"""

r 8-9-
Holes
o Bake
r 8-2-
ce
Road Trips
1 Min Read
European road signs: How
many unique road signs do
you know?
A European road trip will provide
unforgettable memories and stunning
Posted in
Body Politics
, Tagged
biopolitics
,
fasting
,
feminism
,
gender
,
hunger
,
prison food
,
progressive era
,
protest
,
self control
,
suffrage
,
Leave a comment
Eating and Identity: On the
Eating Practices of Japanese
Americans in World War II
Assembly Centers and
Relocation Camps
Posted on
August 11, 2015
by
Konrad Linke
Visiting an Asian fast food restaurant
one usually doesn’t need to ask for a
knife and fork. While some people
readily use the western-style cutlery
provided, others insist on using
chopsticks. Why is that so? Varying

"""

AIM OF THE TASK:
Retype all of the material above line for line, without changing a single character.

PROBLEM SOLUTION:
r 8-9-
Holes
o Bake
r 8-2-
ce
Road Trips
1 Min Read
European road signs: How
many unique road signs do
you know?
A European road trip will provide
unforgettable memories and stunning
Posted in
Body Politics
, Tagged
biopolitics
,
fasting
,
feminism
,
gender
,
hunger
,
prison food
,
progressive era
,
protest
,
self control
,
suffrage
,
Leave a comment
Eating and Identity: On the
Eating Practices of Japanese
Americans in World War II
Assembly Centers and
Relocation Camps
Posted on
August 11, 2015
by
Konrad Linke
Visiting an Asian fast food restaurant
one usually doesn’t need to ask for a
knife and fork. While some people
readily use the western-style cutlery
provided, others insist on using
chopsticks. Why is that so? Varying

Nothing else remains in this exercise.